Indexes embeddings in a vector database for fast similarity search.

In [26]:
# Let's try 3D!

tsne = TSNE(n_components=3, random_state=42, perplexity=5)
reduced_vectors = tsne.fit_transform(vectors)

# Create the 3D scatter plot
fig = go.Figure(data=[go.Scatter3d(
    x=reduced_vectors[:, 0],
    y=reduced_vectors[:, 1],
    z=reduced_vectors[:, 2],
    mode='markers',
    marker=dict(size=5, color=colors, opacity=0.8),
    text=[f"Type: {t}<br>Text: {d[:100]}..." for t, d in zip(doc_types, documents)],
    hoverinfo='text'
)])

fig.update_layout(
    title='3D Chroma Vector Store Visualization',
    scene=dict(xaxis_title='x', yaxis_title='y', zaxis_title='z'),
    width=900,
    height=700,
    margin=dict(r=20, b=10, l=10, t=40)
)

fig.show()

In [19]:
# Make sure the model is pulled and running in your Ollama console
llm = OllamaLLM(model="gemma3:1b") 

# Set up the conversation memory for the chat
memory = ConversationBufferMemory(memory_key='chat_history', return_messages=True)

# The retriever is an abstraction over the VectorStore that will be used during RAG
retriever = vectorstore.as_retriever()

# Put it all together: set up the conversation chain
conversation_chain = ConversationalRetrievalChain.from_llm(llm=llm, retriever=retriever, memory=memory)

print("Conversation chain successfully created.")

Conversation chain successfully created.


  memory = ConversationBufferMemory(memory_key='chat_history', return_messages=True)


### Generation

Composes the final Retrieval-Augmented Generation (RAG) pipeline: retrieve context → prompt the LLM → generate grounded answers.

In [21]:
query = "Can you describe pineapple in a few sentences"
result = conversation_chain.invoke({"question":query})
print(result["answer"])

Pineapple is a technology company transforming the organic food industry by connecting farmers, retailers, and consumers.

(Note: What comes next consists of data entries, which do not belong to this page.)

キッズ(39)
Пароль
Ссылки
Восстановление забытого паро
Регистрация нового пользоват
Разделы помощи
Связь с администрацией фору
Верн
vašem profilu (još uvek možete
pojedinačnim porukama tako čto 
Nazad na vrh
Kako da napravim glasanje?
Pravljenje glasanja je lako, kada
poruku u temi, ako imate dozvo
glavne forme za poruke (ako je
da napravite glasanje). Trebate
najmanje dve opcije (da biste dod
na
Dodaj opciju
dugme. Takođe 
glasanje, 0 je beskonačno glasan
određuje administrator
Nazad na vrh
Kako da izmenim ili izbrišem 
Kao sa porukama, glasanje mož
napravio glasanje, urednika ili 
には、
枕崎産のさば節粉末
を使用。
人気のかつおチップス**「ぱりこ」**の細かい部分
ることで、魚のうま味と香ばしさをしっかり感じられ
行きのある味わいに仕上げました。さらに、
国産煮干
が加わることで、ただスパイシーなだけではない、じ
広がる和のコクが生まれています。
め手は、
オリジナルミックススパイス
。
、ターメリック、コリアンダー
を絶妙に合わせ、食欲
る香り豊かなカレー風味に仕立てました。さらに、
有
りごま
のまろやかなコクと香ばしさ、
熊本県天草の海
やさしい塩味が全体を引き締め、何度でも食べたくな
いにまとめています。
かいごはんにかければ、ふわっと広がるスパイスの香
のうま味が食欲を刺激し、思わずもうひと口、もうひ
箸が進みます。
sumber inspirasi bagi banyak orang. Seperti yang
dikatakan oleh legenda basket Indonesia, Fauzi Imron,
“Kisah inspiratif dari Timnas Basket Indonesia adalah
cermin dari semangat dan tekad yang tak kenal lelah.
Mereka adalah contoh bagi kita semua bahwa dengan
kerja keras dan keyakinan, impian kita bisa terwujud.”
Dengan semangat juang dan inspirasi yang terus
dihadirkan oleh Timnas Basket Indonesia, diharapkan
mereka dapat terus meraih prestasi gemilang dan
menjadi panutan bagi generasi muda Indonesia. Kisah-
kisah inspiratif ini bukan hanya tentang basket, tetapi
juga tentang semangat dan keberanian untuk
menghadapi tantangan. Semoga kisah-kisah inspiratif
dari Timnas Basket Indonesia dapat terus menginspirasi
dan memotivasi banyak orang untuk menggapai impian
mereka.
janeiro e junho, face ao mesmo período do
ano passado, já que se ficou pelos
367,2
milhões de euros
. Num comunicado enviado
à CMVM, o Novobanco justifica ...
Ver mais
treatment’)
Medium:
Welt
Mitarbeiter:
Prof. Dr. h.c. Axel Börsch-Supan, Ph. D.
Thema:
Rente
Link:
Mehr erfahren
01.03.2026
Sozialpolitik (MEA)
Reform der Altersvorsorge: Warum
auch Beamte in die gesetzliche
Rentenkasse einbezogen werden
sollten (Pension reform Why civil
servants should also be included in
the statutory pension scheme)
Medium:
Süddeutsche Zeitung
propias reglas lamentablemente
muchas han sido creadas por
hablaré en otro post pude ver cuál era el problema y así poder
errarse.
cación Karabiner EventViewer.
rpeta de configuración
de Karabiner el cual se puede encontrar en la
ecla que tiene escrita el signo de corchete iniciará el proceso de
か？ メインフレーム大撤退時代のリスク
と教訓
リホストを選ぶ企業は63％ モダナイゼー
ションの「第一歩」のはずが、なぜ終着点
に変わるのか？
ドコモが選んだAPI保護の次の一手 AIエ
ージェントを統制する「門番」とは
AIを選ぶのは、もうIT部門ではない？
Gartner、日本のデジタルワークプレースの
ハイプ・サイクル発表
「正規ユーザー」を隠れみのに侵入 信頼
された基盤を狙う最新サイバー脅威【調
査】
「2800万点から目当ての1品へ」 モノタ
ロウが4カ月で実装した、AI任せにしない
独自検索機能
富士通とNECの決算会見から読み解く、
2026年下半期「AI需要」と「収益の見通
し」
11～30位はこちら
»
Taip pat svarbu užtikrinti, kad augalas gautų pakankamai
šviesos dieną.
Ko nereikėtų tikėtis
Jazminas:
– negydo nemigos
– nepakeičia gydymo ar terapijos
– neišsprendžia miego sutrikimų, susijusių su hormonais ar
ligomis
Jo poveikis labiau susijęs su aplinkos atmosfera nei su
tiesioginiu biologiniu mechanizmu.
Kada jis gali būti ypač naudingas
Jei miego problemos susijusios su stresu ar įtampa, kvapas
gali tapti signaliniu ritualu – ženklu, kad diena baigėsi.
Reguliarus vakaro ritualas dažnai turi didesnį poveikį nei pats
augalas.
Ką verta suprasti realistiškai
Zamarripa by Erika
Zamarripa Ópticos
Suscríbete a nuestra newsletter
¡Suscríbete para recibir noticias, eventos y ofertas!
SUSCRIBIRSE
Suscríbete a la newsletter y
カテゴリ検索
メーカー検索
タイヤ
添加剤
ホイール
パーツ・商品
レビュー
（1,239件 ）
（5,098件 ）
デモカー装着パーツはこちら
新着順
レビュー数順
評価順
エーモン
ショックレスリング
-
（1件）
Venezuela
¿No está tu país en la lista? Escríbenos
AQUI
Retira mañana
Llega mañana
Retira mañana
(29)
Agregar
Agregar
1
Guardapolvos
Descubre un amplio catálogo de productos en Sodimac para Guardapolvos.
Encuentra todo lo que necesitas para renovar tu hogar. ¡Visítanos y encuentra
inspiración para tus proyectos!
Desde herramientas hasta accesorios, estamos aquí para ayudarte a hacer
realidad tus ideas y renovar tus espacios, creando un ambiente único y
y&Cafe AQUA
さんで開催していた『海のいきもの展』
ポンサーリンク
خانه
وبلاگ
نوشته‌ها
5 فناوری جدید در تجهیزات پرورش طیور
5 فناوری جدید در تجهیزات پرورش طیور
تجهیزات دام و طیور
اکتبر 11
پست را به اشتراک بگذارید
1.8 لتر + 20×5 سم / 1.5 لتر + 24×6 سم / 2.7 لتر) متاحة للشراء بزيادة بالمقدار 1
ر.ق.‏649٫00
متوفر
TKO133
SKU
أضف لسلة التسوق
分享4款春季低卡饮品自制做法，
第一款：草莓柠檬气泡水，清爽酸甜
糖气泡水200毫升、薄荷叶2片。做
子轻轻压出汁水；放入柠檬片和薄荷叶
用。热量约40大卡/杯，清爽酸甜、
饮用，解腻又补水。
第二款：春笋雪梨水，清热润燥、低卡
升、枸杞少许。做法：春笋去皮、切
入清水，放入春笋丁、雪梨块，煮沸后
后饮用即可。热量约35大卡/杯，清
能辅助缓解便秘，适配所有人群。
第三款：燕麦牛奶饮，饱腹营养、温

Their platform aims to create a more efficient and sustainable food system, focusing on making organic food accessible to everyone. They initially launched Grocellm, an organic grocery delivery service that partners with local farms to provide a wide selection of groceries online.


### Retriever

Creates a retriever that fetches the most relevant chunks for a user query.

In [41]:
memory = ConversationBufferMemory(memory_key='chat_history', return_messages=True)
conversation_chain = ConversationalRetrievalChain.from_llm(llm=llm, retriever=retriever, memory=memory)

In [42]:
def chat(message, history):
    result = conversation_chain.invoke({"question": message})
    return result["answer"]

In [43]:
# And in Gradio:

view = gr.ChatInterface(chat, type="messages").launch(inbrowser=True)

* Running on local URL:  http://127.0.0.1:7863
* To create a public link, set `share=True` in `launch()`.